* **WHAT YOU WILL DO**:
1) Please reproduce a portion of the passage on colonial rule in the DRC word for word, beginning at the words "During colonial rule" and stopping after "the rich, richer.".
2) Render this sentence from the passage on colonial rule in the DRC into Spanish: "The way world history has been written by the victors had one prerequisite: make sure that the vanquished have no doubt about their vanquished status."
3) In the passage on colonial rule in the DRC, what is the result of visible and non-visible 'no trespassing' signs being everywhere?

* **PAGE EXTRACT**:
Start of Block
During colonial rule in the DRC, the end of colonial rule could
only be envisioned as a series of half measures. The colonial
subjects were forced or indoctrinated to think of themselves through
the legal, administrative, social and political prism of the subjugators.
By now, it should be clear: there must always be a sharp and unbridgeable
gap between the rich and the poor, as there had to be between
the coloniser and the colonised. Visible and non-visible 'no trespassing'
signs are everywhere with the result that the poor keep getting
poorer and the rich, richer.
4. From Kongo to Haiti to DRCongo: 1706-1757-2007
The way world history has been written by the victors had one
prerequisite: make sure that the vanquished have no doubt about
their vanquished status. It is not just that given episodes have
different names (eg enlightenment, civilization, Cold War, development,
globalisation). It is above all the erasure of the mindset of
those who, against all odds, refused to submit to dehumanisation,
not just in their own name, but in the name of the larger community,
including those who were dehumanising them.
End of Block
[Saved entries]
Start of Block
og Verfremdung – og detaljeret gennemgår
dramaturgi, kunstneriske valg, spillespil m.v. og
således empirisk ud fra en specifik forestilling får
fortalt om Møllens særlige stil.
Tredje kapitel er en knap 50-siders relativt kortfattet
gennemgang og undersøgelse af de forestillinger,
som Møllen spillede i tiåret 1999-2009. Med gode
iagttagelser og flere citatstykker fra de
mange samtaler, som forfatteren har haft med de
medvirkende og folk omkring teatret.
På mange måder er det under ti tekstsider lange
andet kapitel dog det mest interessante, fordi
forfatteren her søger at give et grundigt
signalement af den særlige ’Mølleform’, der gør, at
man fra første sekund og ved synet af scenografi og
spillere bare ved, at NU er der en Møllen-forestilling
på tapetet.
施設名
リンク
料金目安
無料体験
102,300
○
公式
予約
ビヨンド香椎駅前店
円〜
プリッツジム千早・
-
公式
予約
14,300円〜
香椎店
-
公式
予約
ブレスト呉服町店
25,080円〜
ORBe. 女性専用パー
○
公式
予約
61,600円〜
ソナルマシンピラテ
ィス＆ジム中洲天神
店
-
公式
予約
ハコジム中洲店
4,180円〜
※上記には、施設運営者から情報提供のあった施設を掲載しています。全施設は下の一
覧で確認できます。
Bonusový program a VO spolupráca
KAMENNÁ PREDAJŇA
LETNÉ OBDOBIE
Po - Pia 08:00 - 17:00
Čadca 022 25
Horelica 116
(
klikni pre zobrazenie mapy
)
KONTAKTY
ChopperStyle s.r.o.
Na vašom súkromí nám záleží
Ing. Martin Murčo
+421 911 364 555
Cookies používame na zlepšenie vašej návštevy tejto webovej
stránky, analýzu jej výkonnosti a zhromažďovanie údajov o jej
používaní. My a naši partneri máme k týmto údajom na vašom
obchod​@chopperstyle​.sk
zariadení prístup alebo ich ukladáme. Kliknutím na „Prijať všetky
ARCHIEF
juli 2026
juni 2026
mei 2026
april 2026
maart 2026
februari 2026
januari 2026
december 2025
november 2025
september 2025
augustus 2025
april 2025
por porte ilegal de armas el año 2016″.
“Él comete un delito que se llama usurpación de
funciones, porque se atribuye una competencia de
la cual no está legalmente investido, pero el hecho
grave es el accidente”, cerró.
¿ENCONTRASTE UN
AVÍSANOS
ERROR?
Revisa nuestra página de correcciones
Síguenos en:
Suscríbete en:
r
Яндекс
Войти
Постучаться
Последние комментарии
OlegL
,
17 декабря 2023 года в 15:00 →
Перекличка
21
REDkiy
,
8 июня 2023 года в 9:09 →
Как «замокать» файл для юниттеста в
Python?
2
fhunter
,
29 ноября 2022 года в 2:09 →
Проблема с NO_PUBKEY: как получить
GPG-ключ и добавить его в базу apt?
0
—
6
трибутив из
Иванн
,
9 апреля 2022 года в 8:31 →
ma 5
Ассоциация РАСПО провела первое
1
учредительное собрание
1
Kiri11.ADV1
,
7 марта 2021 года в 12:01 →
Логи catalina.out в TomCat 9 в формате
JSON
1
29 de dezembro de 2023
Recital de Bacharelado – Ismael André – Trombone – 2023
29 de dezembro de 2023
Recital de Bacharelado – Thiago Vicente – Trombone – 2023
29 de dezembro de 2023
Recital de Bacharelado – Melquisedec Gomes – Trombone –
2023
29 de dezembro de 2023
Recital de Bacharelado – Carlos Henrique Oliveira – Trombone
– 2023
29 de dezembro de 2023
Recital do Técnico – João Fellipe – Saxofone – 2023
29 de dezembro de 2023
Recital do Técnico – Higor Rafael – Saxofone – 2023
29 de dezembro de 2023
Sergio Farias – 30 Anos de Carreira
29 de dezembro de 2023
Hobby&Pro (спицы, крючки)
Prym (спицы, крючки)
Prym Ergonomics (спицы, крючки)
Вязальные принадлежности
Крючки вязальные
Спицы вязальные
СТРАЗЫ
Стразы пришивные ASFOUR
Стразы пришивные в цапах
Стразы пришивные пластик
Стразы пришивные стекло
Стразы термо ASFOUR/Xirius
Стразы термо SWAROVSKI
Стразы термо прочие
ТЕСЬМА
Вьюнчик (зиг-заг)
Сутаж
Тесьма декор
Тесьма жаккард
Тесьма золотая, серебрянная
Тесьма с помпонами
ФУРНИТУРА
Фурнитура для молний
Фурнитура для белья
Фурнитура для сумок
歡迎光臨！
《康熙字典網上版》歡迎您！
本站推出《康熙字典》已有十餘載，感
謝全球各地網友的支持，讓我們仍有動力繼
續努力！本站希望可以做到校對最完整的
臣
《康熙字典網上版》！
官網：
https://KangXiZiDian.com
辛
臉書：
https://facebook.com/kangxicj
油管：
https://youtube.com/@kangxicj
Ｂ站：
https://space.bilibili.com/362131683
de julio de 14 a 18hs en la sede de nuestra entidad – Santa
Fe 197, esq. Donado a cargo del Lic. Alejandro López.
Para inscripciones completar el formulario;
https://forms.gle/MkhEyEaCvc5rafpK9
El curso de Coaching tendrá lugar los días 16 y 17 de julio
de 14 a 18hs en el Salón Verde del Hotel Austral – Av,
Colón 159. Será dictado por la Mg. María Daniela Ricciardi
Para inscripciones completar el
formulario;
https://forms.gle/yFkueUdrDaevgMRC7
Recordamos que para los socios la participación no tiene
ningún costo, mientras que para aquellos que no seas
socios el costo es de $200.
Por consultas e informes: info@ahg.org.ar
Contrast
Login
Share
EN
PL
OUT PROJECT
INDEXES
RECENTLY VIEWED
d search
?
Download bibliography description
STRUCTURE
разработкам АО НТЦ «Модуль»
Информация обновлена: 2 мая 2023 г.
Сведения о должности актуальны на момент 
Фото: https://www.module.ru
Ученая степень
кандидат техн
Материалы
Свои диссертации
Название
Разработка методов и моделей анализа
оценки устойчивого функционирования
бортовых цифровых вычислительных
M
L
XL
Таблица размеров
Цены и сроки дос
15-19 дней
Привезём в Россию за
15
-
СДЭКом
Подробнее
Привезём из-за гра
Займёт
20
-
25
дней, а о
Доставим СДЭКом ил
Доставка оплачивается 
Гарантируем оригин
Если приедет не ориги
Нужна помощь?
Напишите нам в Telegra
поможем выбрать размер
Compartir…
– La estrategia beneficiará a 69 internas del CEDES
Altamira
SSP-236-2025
End of Block
* **PROBLEM SOLUTIONS**:
1)
During colonial rule in the DRC, the end of colonial rule could
only be envisioned as a series of half measures. The colonial
subjects were forced or indoctrinated to think of themselves through
the legal, administrative, social and political prism of the subjugators.
By now, it should be clear: there must always be a sharp and unbridgeable
gap between the rich and the poor, as there had to be between
the coloniser and the colonised. Visible and non-visible 'no trespassing'
signs are everywhere with the result that the poor keep getting
poorer and the rich, richer.

2) La manera en que los vencedores han escrito la historia del mundo tenía un requisito previo: asegurarse de que los vencidos no tuvieran ninguna duda sobre su condición de vencidos.

3) The poor keep getting poorer and the rich, richer.